*The task:*
Look through the entries below for the line with "focal_35mm: 54" and the line with "focal_mm: 62", then give again exactly those two lines and all lines between them, minus the pictures.
═══ Data for this task
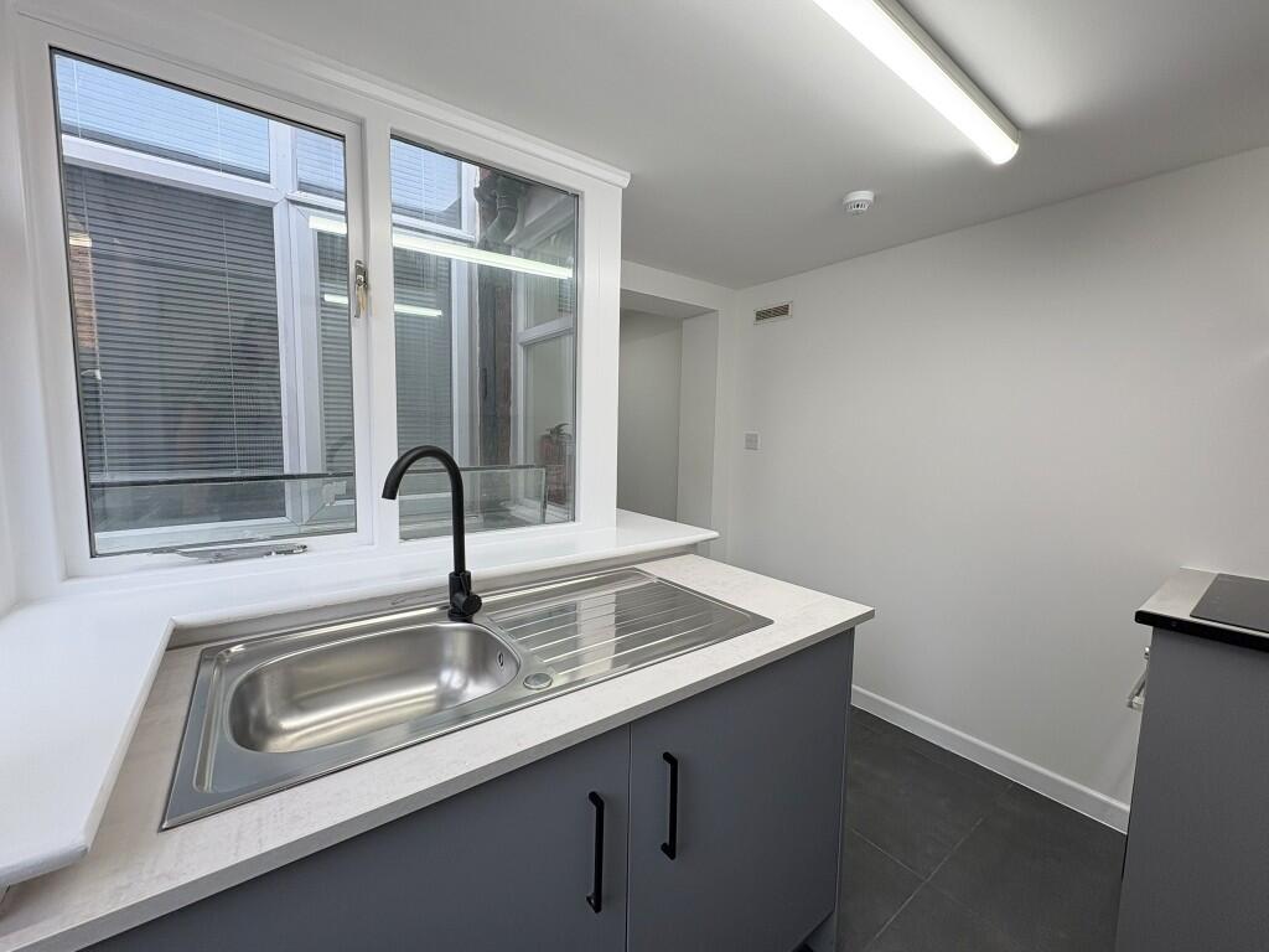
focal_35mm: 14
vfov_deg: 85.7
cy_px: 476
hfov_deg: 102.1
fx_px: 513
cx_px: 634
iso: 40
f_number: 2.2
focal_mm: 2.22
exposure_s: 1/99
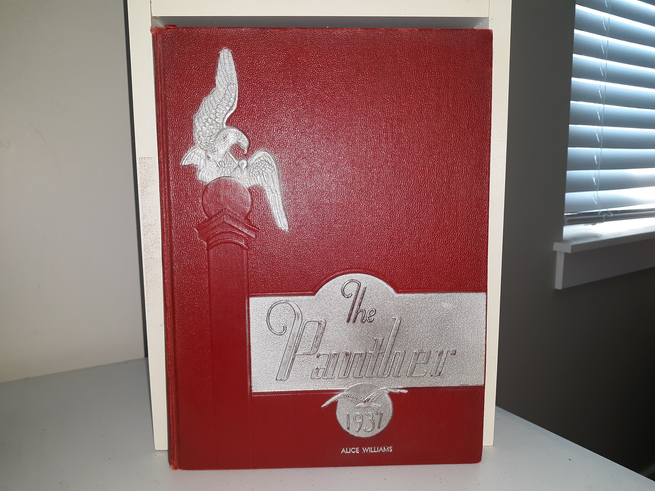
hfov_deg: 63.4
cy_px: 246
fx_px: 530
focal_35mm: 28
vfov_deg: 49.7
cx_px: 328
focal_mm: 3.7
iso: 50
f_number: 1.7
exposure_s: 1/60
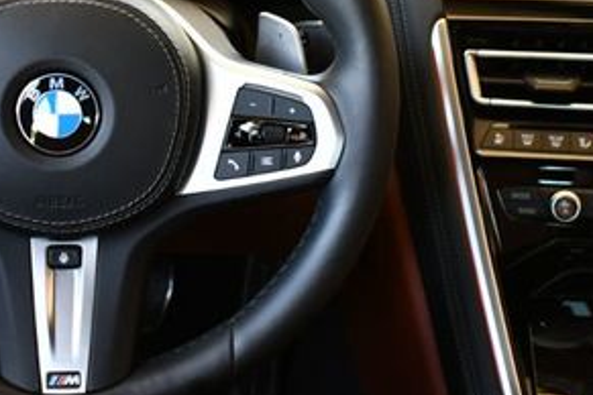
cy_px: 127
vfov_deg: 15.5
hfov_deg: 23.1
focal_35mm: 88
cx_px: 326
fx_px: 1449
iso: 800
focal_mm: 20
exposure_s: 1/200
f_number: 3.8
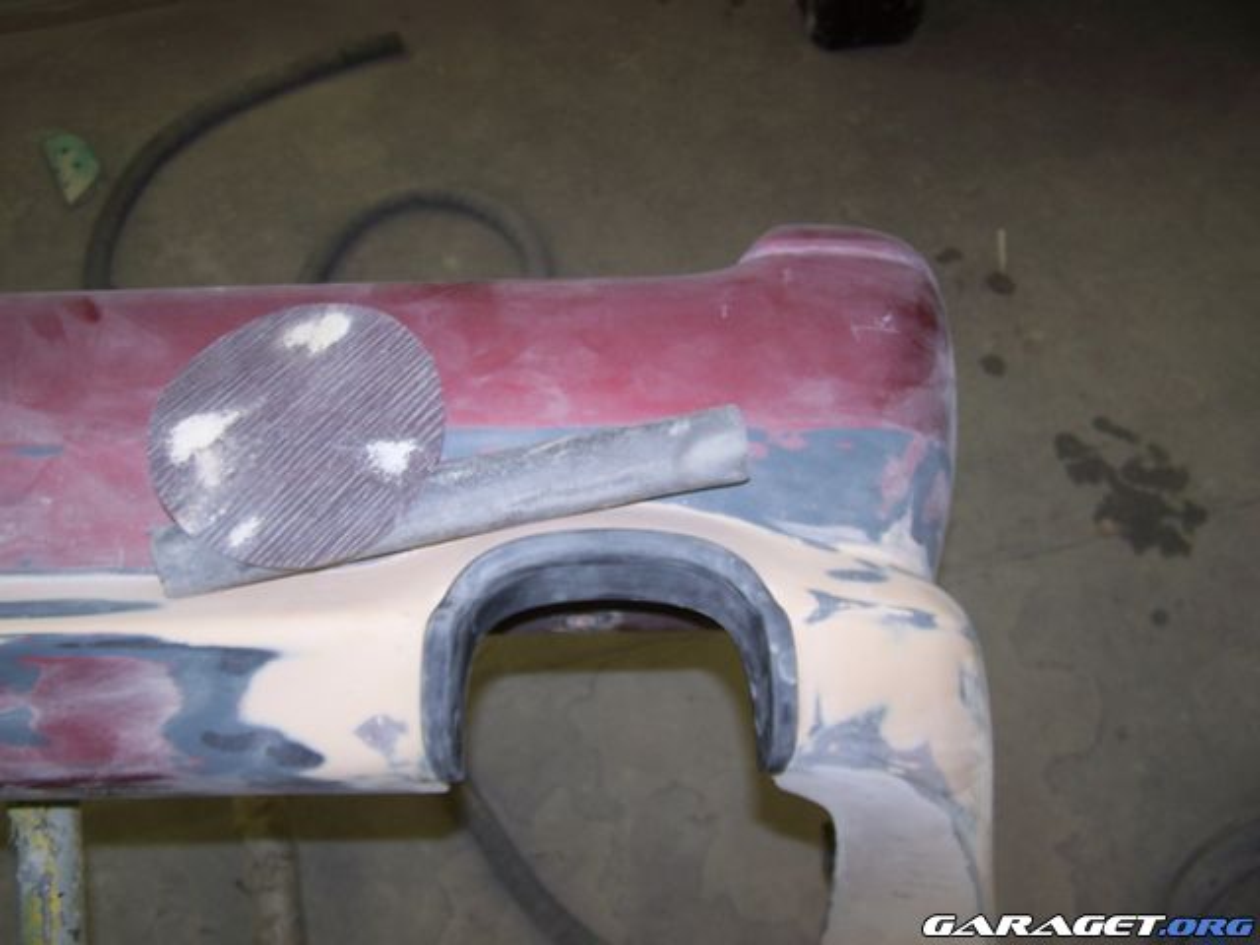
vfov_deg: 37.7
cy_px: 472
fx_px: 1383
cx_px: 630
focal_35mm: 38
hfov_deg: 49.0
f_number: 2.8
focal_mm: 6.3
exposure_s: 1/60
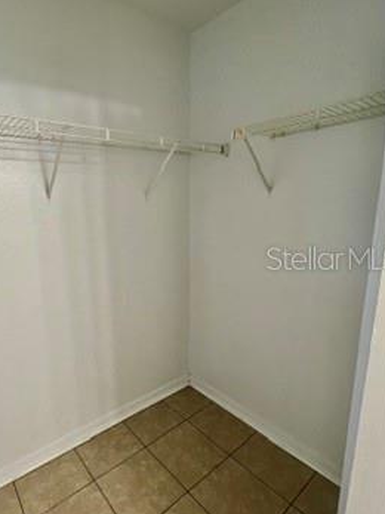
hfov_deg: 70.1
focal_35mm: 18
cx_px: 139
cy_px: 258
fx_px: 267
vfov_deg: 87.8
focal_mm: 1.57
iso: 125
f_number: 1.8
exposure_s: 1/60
══════
═══ Data for this task
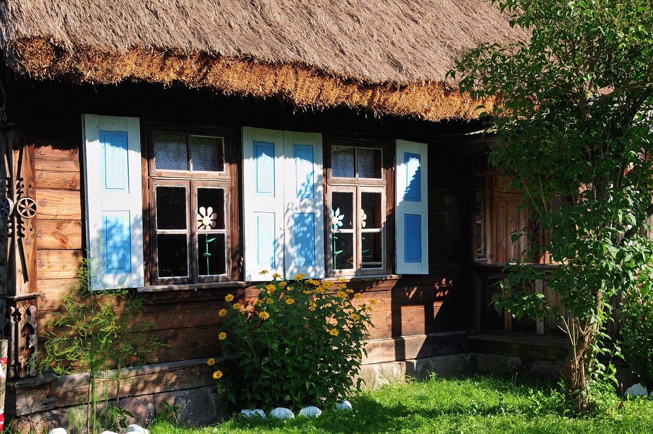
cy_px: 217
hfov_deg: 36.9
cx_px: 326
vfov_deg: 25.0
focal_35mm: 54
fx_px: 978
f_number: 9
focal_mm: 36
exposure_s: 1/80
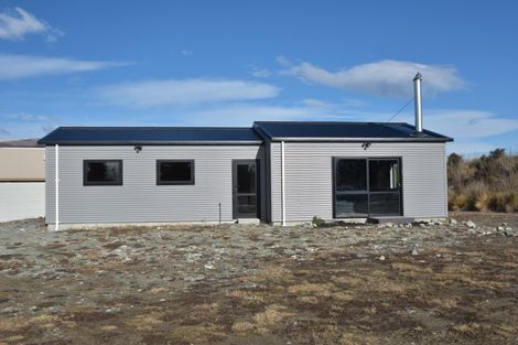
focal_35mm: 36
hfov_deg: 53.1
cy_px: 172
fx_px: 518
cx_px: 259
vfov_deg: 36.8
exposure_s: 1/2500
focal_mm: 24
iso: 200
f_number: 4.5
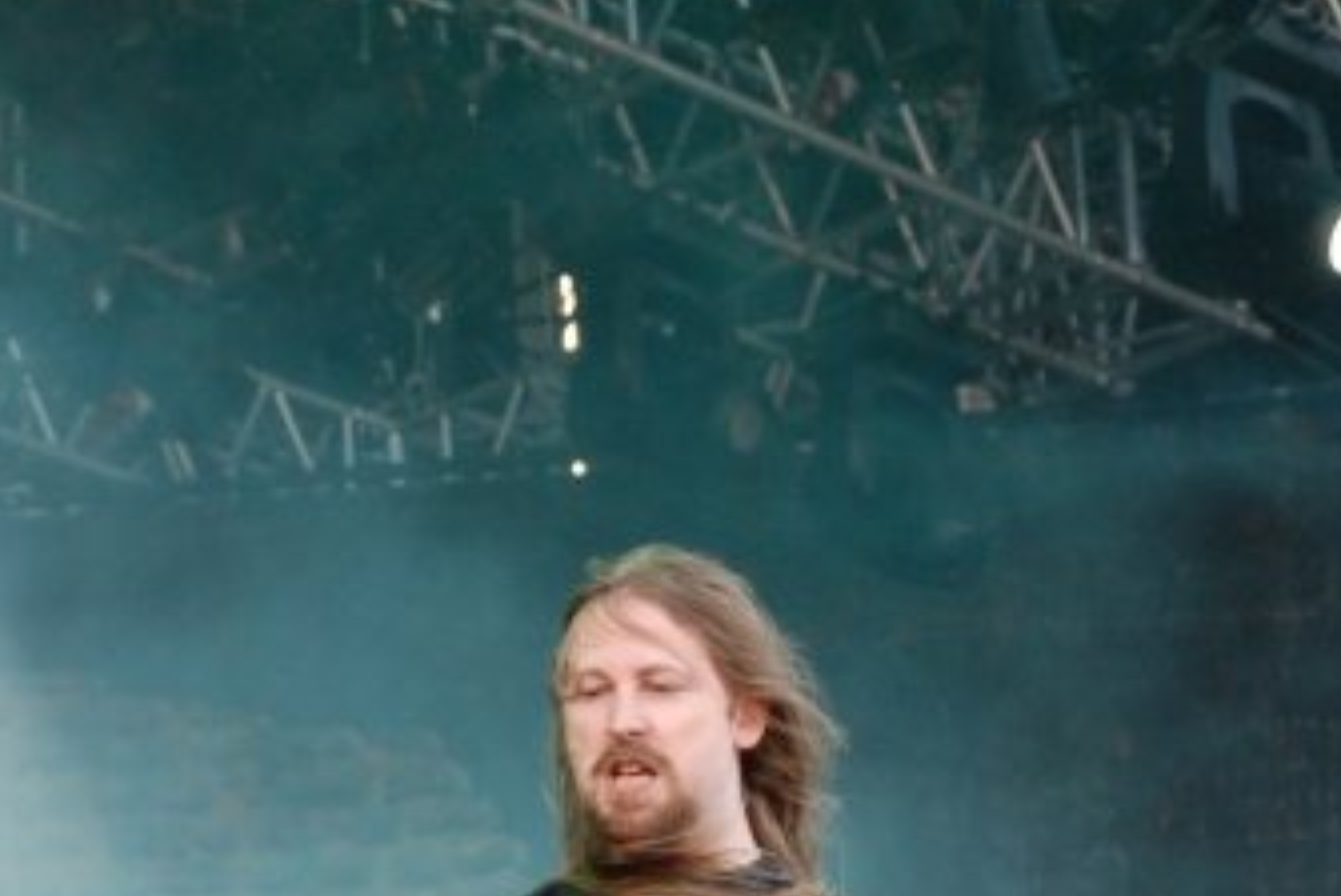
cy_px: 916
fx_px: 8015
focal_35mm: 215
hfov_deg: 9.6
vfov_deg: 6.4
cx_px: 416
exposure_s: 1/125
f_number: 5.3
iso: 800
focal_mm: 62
══════
═══ Data for this task
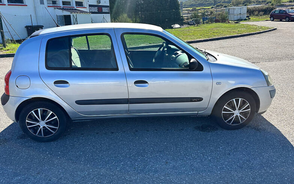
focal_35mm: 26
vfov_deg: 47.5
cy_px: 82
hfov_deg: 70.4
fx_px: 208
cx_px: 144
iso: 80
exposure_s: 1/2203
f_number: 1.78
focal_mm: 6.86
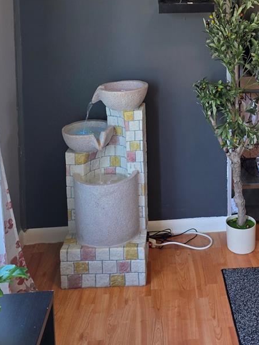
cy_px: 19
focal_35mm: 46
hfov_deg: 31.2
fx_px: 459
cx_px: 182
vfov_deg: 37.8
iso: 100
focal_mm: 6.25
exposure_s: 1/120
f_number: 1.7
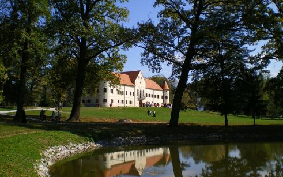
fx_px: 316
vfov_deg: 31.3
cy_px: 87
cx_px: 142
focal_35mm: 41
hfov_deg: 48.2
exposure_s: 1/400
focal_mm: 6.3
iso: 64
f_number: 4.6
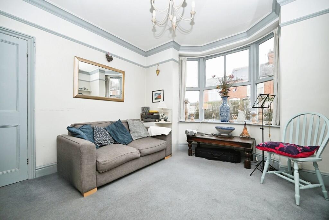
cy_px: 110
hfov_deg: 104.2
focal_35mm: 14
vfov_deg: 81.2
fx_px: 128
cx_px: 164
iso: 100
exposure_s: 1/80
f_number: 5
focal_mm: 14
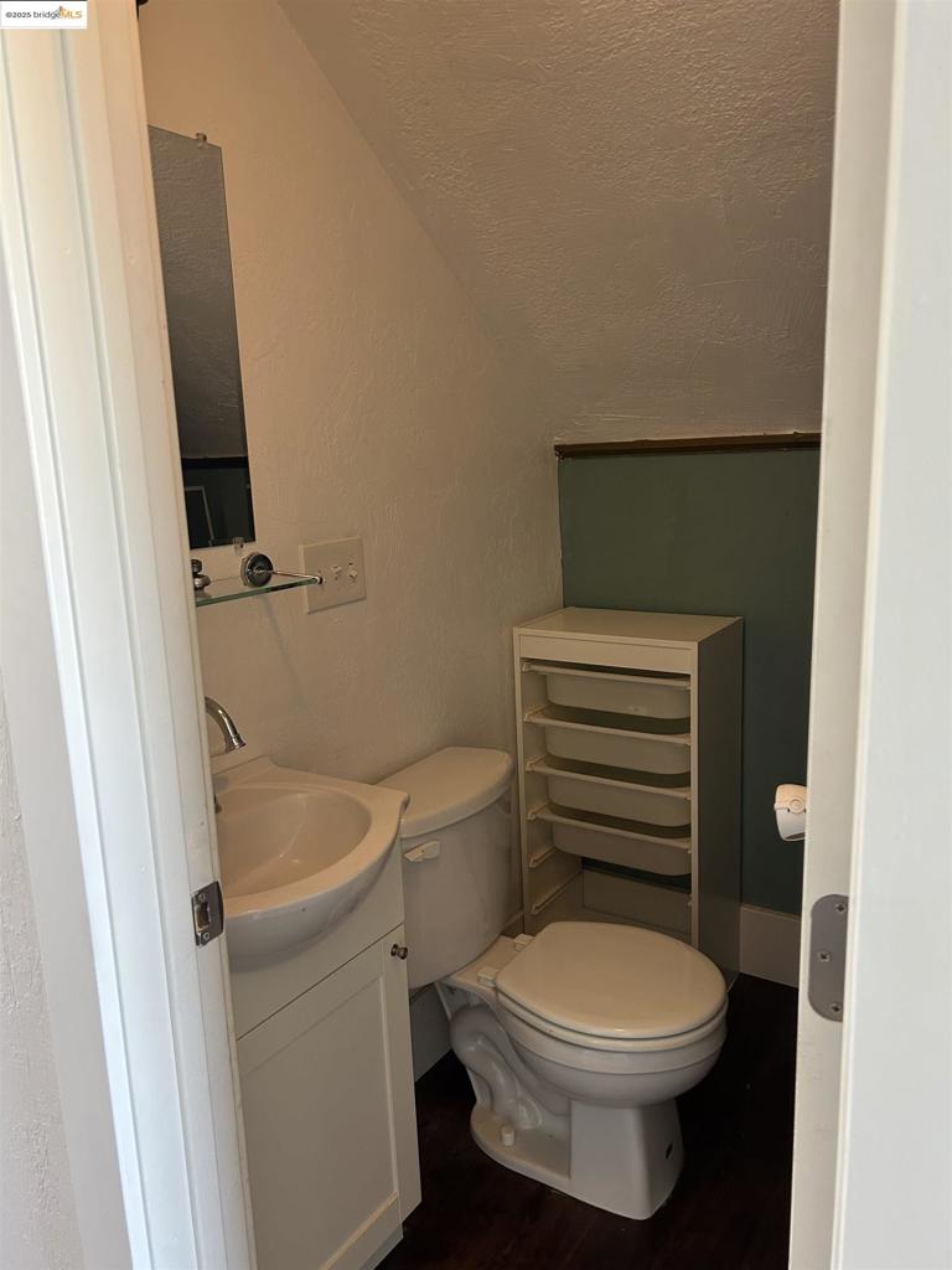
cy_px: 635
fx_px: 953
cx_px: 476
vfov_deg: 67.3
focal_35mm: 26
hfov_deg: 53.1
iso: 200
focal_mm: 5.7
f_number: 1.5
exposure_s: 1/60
══════
*Completed task:*
focal_35mm: 54
fx_px: 978
f_number: 9
focal_mm: 36
exposure_s: 1/80
focal_35mm: 36
hfov_deg: 53.1
cy_px: 172
fx_px: 518
cx_px: 259
vfov_deg: 36.8
exposure_s: 1/2500
focal_mm: 24
iso: 200
f_number: 4.5
cy_px: 916
fx_px: 8015
focal_35mm: 215
hfov_deg: 9.6
vfov_deg: 6.4
cx_px: 416
exposure_s: 1/125
f_number: 5.3
iso: 800
focal_mm: 62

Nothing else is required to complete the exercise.